╭──
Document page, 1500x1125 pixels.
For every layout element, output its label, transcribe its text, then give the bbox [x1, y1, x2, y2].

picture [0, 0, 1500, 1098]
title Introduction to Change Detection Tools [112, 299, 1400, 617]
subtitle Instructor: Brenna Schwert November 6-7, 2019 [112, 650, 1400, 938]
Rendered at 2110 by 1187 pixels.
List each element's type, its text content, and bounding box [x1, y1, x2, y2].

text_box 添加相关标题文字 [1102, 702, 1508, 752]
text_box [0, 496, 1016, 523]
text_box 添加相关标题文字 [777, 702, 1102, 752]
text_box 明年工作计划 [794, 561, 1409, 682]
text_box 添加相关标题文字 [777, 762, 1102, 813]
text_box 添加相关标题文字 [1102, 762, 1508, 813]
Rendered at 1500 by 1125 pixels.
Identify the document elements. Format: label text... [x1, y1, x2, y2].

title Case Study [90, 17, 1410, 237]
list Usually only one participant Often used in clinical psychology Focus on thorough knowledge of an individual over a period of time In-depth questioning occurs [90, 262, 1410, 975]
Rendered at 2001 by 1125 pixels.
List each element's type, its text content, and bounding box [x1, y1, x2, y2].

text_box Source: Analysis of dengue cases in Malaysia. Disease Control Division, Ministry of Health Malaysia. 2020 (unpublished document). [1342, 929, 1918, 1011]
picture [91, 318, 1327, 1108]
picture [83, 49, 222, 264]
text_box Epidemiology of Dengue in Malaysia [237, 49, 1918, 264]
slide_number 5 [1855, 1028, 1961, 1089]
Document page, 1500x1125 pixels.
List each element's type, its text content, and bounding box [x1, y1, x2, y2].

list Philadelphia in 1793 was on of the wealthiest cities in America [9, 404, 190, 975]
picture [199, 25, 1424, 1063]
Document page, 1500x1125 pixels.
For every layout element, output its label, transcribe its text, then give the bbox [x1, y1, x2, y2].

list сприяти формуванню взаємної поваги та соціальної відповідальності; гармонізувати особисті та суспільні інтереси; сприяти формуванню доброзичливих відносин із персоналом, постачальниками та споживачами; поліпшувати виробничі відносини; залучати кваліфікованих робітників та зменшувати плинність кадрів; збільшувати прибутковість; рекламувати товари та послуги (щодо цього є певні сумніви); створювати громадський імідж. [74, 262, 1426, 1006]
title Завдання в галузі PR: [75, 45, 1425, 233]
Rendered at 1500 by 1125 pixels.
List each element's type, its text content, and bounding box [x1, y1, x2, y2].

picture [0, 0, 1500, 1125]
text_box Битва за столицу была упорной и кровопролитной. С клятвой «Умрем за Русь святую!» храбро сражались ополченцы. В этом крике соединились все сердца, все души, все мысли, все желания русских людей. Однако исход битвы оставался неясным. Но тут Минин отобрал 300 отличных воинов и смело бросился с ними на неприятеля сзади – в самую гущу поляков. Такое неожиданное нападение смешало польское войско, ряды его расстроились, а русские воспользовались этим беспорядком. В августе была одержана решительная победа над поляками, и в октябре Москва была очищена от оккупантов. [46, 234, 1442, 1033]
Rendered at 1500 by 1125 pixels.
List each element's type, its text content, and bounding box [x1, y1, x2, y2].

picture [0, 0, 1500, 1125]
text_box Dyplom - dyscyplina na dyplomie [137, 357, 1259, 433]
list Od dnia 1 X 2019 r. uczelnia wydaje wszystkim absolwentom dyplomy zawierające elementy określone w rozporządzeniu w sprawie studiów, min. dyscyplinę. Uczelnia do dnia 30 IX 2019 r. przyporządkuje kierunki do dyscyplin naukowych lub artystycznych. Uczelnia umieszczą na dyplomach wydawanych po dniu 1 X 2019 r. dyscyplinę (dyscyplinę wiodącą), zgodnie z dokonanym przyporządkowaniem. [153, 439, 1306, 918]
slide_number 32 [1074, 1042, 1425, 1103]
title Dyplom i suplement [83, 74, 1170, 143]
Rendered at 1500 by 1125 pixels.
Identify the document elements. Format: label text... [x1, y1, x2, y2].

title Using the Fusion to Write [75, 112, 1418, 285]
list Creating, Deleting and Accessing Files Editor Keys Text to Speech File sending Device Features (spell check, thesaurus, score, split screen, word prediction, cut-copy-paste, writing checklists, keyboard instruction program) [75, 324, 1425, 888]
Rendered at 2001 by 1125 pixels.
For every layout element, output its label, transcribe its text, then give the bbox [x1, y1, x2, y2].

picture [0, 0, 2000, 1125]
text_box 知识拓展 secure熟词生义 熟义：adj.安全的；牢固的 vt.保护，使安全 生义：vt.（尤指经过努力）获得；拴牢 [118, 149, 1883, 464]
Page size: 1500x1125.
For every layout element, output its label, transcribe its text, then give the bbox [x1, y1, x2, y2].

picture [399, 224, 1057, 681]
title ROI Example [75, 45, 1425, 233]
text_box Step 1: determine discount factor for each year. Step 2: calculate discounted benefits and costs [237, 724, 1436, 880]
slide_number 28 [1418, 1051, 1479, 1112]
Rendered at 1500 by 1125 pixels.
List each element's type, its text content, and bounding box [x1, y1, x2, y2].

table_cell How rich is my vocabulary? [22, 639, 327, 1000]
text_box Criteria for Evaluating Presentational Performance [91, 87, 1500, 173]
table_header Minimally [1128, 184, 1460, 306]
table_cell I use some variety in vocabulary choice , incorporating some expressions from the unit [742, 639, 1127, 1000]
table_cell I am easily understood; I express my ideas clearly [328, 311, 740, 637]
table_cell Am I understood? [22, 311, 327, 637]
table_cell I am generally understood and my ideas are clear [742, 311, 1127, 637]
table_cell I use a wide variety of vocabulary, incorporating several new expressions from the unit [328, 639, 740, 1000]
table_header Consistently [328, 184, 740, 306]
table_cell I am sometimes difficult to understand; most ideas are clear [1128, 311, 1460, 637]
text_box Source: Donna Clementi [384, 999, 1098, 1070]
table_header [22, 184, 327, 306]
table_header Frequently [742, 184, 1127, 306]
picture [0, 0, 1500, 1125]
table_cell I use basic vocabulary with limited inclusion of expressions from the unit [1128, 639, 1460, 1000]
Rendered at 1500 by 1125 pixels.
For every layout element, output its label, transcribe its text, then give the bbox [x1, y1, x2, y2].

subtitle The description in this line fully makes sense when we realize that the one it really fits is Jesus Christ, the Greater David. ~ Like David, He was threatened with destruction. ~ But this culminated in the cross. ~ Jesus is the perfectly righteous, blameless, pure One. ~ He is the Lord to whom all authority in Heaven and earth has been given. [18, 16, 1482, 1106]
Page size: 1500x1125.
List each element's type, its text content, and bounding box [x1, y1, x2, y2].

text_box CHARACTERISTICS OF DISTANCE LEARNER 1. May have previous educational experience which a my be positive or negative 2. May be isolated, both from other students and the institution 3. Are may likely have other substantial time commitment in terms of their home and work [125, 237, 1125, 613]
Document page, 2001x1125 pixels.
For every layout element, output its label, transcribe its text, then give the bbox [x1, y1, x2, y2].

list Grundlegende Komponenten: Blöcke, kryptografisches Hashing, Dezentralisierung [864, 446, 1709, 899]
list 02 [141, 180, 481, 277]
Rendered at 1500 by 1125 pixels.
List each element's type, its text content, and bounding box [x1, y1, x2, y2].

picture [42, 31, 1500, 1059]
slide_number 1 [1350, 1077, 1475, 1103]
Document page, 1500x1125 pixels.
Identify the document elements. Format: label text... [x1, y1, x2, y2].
╰──
Directions for this task: In full and without change, transcribe every line of the records above.

Answer space:
Document page, 1500x1125 pixels.
For every layout element, output its label, transcribe its text, then give the bbox [x1, y1, x2, y2].

picture [0, 0, 1500, 1098]
title Introduction to Change Detection Tools [112, 299, 1400, 617]
subtitle Instructor: Brenna Schwert November 6-7, 2019 [112, 650, 1400, 938]
Rendered at 2110 by 1187 pixels.
List each element's type, its text content, and bounding box [x1, y1, x2, y2].

text_box 添加相关标题文字 [1102, 702, 1508, 752]
text_box [0, 496, 1016, 523]
text_box 添加相关标题文字 [777, 702, 1102, 752]
text_box 明年工作计划 [794, 561, 1409, 682]
text_box 添加相关标题文字 [777, 762, 1102, 813]
text_box 添加相关标题文字 [1102, 762, 1508, 813]
Rendered at 1500 by 1125 pixels.
Identify the document elements. Format: label text... [x1, y1, x2, y2].

title Case Study [90, 17, 1410, 237]
list Usually only one participant Often used in clinical psychology Focus on thorough knowledge of an individual over a period of time In-depth questioning occurs [90, 262, 1410, 975]
Rendered at 2001 by 1125 pixels.
List each element's type, its text content, and bounding box [x1, y1, x2, y2].

text_box Source: Analysis of dengue cases in Malaysia. Disease Control Division, Ministry of Health Malaysia. 2020 (unpublished document). [1342, 929, 1918, 1011]
picture [91, 318, 1327, 1108]
picture [83, 49, 222, 264]
text_box Epidemiology of Dengue in Malaysia [237, 49, 1918, 264]
slide_number 5 [1855, 1028, 1961, 1089]
Document page, 1500x1125 pixels.
List each element's type, its text content, and bounding box [x1, y1, x2, y2].

list Philadelphia in 1793 was on of the wealthiest cities in America [9, 404, 190, 975]
picture [199, 25, 1424, 1063]
Document page, 1500x1125 pixels.
For every layout element, output its label, transcribe its text, then give the bbox [x1, y1, x2, y2].

list сприяти формуванню взаємної поваги та соціальної відповідальності; гармонізувати особисті та суспільні інтереси; сприяти формуванню доброзичливих відносин із персоналом, постачальниками та споживачами; поліпшувати виробничі відносини; залучати кваліфікованих робітників та зменшувати плинність кадрів; збільшувати прибутковість; рекламувати товари та послуги (щодо цього є певні сумніви); створювати громадський імідж. [74, 262, 1426, 1006]
title Завдання в галузі PR: [75, 45, 1425, 233]
Rendered at 1500 by 1125 pixels.
List each element's type, its text content, and bounding box [x1, y1, x2, y2].

picture [0, 0, 1500, 1125]
text_box Битва за столицу была упорной и кровопролитной. С клятвой «Умрем за Русь святую!» храбро сражались ополченцы. В этом крике соединились все сердца, все души, все мысли, все желания русских людей. Однако исход битвы оставался неясным. Но тут Минин отобрал 300 отличных воинов и смело бросился с ними на неприятеля сзади – в самую гущу поляков. Такое неожиданное нападение смешало польское войско, ряды его расстроились, а русские воспользовались этим беспорядком. В августе была одержана решительная победа над поляками, и в октябре Москва была очищена от оккупантов. [46, 234, 1442, 1033]
Rendered at 1500 by 1125 pixels.
List each element's type, its text content, and bounding box [x1, y1, x2, y2].

picture [0, 0, 1500, 1125]
text_box Dyplom - dyscyplina na dyplomie [137, 357, 1259, 433]
list Od dnia 1 X 2019 r. uczelnia wydaje wszystkim absolwentom dyplomy zawierające elementy określone w rozporządzeniu w sprawie studiów, min. dyscyplinę. Uczelnia do dnia 30 IX 2019 r. przyporządkuje kierunki do dyscyplin naukowych lub artystycznych. Uczelnia umieszczą na dyplomach wydawanych po dniu 1 X 2019 r. dyscyplinę (dyscyplinę wiodącą), zgodnie z dokonanym przyporządkowaniem. [153, 439, 1306, 918]
slide_number 32 [1074, 1042, 1425, 1103]
title Dyplom i suplement [83, 74, 1170, 143]
Rendered at 1500 by 1125 pixels.
Identify the document elements. Format: label text... [x1, y1, x2, y2].

title Using the Fusion to Write [75, 112, 1418, 285]
list Creating, Deleting and Accessing Files Editor Keys Text to Speech File sending Device Features (spell check, thesaurus, score, split screen, word prediction, cut-copy-paste, writing checklists, keyboard instruction program) [75, 324, 1425, 888]
Rendered at 2001 by 1125 pixels.
For every layout element, output its label, transcribe its text, then give the bbox [x1, y1, x2, y2].

picture [0, 0, 2000, 1125]
text_box 知识拓展 secure熟词生义 熟义：adj.安全的；牢固的 vt.保护，使安全 生义：vt.（尤指经过努力）获得；拴牢 [118, 149, 1883, 464]
Page size: 1500x1125.
For every layout element, output its label, transcribe its text, then give the bbox [x1, y1, x2, y2].

picture [399, 224, 1057, 681]
title ROI Example [75, 45, 1425, 233]
text_box Step 1: determine discount factor for each year. Step 2: calculate discounted benefits and costs [237, 724, 1436, 880]
slide_number 28 [1418, 1051, 1479, 1112]
Rendered at 1500 by 1125 pixels.
List each element's type, its text content, and bounding box [x1, y1, x2, y2].

table_cell How rich is my vocabulary? [22, 639, 327, 1000]
text_box Criteria for Evaluating Presentational Performance [91, 87, 1500, 173]
table_header Minimally [1128, 184, 1460, 306]
table_cell I use some variety in vocabulary choice , incorporating some expressions from the unit [742, 639, 1127, 1000]
table_cell I am easily understood; I express my ideas clearly [328, 311, 740, 637]
table_cell Am I understood? [22, 311, 327, 637]
table_cell I am generally understood and my ideas are clear [742, 311, 1127, 637]
table_cell I use a wide variety of vocabulary, incorporating several new expressions from the unit [328, 639, 740, 1000]
table_header Consistently [328, 184, 740, 306]
table_cell I am sometimes difficult to understand; most ideas are clear [1128, 311, 1460, 637]
text_box Source: Donna Clementi [384, 999, 1098, 1070]
table_header [22, 184, 327, 306]
table_header Frequently [742, 184, 1127, 306]
picture [0, 0, 1500, 1125]
table_cell I use basic vocabulary with limited inclusion of expressions from the unit [1128, 639, 1460, 1000]
Rendered at 1500 by 1125 pixels.
For every layout element, output its label, transcribe its text, then give the bbox [x1, y1, x2, y2].

subtitle The description in this line fully makes sense when we realize that the one it really fits is Jesus Christ, the Greater David. ~ Like David, He was threatened with destruction. ~ But this culminated in the cross. ~ Jesus is the perfectly righteous, blameless, pure One. ~ He is the Lord to whom all authority in Heaven and earth has been given. [18, 16, 1482, 1106]
Page size: 1500x1125.
List each element's type, its text content, and bounding box [x1, y1, x2, y2].

text_box CHARACTERISTICS OF DISTANCE LEARNER 1. May have previous educational experience which a my be positive or negative 2. May be isolated, both from other students and the institution 3. Are may likely have other substantial time commitment in terms of their home and work [125, 237, 1125, 613]
Document page, 2001x1125 pixels.
For every layout element, output its label, transcribe its text, then give the bbox [x1, y1, x2, y2].

list Grundlegende Komponenten: Blöcke, kryptografisches Hashing, Dezentralisierung [864, 446, 1709, 899]
list 02 [141, 180, 481, 277]
Rendered at 1500 by 1125 pixels.
List each element's type, its text content, and bounding box [x1, y1, x2, y2].

picture [42, 31, 1500, 1059]
slide_number 1 [1350, 1077, 1475, 1103]
Document page, 1500x1125 pixels.
Identify the document elements. Format: label text... [x1, y1, x2, y2].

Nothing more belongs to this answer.